Datasets for the 3D Semantic Segmentation to the Open World (3DOW) Challenge

Overview

This page provides datasets for the 3D Semantic Segmentation to the Open World (3DOW) Challenge , which are developed on the SemanticKITTI and SemanticPOSS dataset.

Instructions

1. Develop your model on the SubKITTI dataset.
2. Use your optimized model to obtain results on the AugKITTI dataset.
3. Submit your results in format on the page of 3DOW Challenge .



Label definition:

0-unknown, 1-car, 2-sign, 3-trunk, 4-plants, 5-pole, 6-fence, 7-building, 8-bike, 9-road.
In train dataset (SubKITTI) there are objects of label 0-9.
In test dataset (AugKITTI) there are unexperienced objects, which do not belong to any defined classes.

Download

Training dataset:

Name: SubKITTI

Description: A part of SemanticKITTI data.

Test dataset:

Name: AugKITTI

Description: An augmented dataset using SemanticKITTI and SemanticPOSS.

Evaluation program: evaluate.py

Evaluation

For 3D semantic segmentation tasks, we evaluate the outputs by:

accuracy: The accuracy, which is the proportion of observation classified correctly by your model, will be evaluated considering the ten categories as a whole.

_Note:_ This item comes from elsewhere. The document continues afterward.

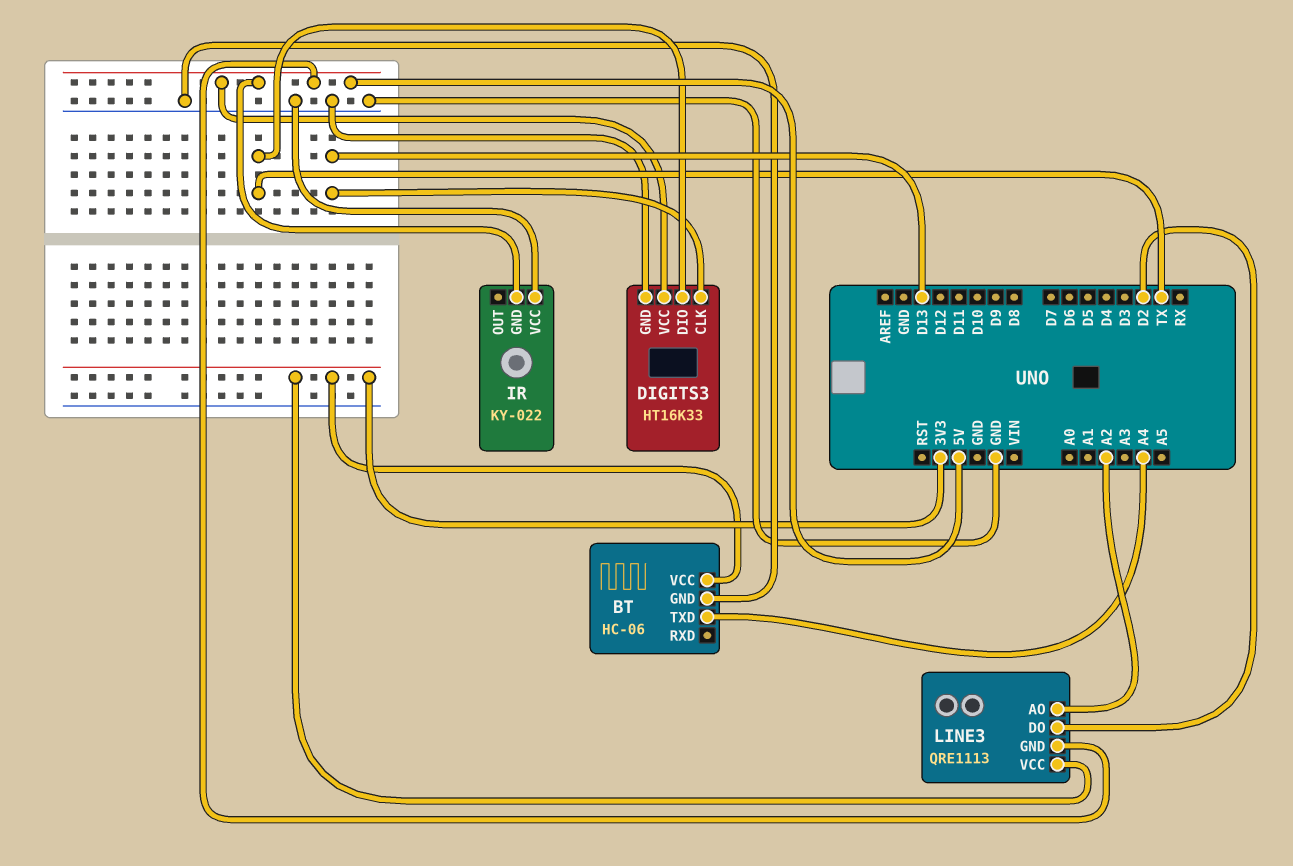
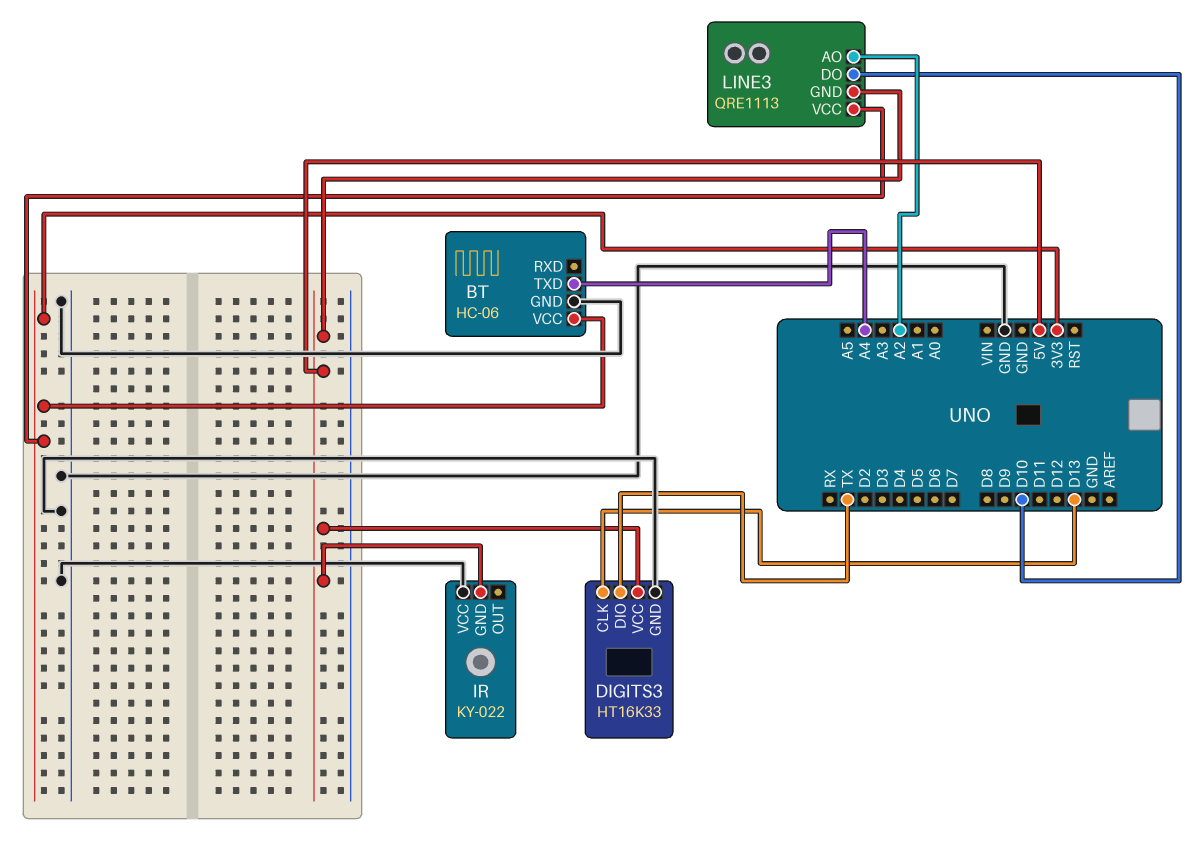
LINE3 pin DO: D2 -> D10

IoU: To a certain category, an observation belonging to it can be considerd as positive, while others can be considered as negative. TP(True positive) is the number of positive observations where the model correctly predicts them positive. FP(False positive ) is the number of negative observations where the model incorrectly predicts them positive. FN(False negative) is the number of negative observations where the model correctly predicts them negative.
IoU(Intersection over Union)=TP/(TP+FP+FN)
IoU of nine object categories will be evaluated respectively.

For OOD detection, we evaluate the confidence score by:

AUROC(area under the ROC curve): With a confidence threshold,observations can be classified as either ID (positive) or OOD (negative) by your model. TPR((true positive rate) represents the proportion of observations that are classified to be positive when indeed they are positive. FPR(false positive rate) represents the proportion of observations that are classified to be positive when they're actually negative. A ROC(Receiver Operator Characteristic) curve can be created by plotting pairs of TPR vs. FPR for every possible decision threshold of the model.

We also provide AUROC for each predictive classes, which reflects the reliability when model predicts the input data to the specific class. The AUROC will be evaluated among all data predicted into the specific class. However, there are two special case:
1. If none of the ID data is predicted into the specific class, the AUROC will be 0. (The predicted class will always be OOD)
2. If none of the OOD data is predicted into the specific class, the AUROC will be 1. (The predicted class will always be ID)
The range of the confidence is from 0 to 1,and threshold is uniformly sampled at intervals of 0.01.

Cite

@inproceedings{behley2019arxiv,
author = {J. Behley and M. Garbade and A. Milioto and J. Quenzel and S. Behnke and C. Stachniss and J. Gall},
title = {{SemanticKITTI: A Dataset for Semantic Scene Understanding of LiDAR Sequences}},
booktitle = {Proc. of the IEEE International Conf. on Computer Vision (ICCV)},
year = {2019}
}

@inproceedings{pan2020semanticposs,
author={Pan, Yancheng and Gao, Biao and Mei, Jilin and Geng, Sibo and Li, Chengkun and Zhao, Huijing},
title={SemanticPOSS: A point cloud dataset with large quantity of dynamic instances},
booktitle={2020 IEEE Intelligent Vehicles Symposium (IV)},
pages={687--693}, year={2020}
}

@inproceedings{geiger2012cvpr,
author = {A. Geiger and P. Lenz and R. Urtasun},
title = {{Are we ready for Autonomous Driving? The KITTI Vision Benchmark Suite}},
booktitle = {Proc.~of the IEEE Conf.~on Computer Vision and Pattern Recognition (CVPR)},
pages = {3354--3361},
year = {2012}
}

License

This dataset follow Creative Commons Attribution-NonCommercial-ShareAlike 3.0 License.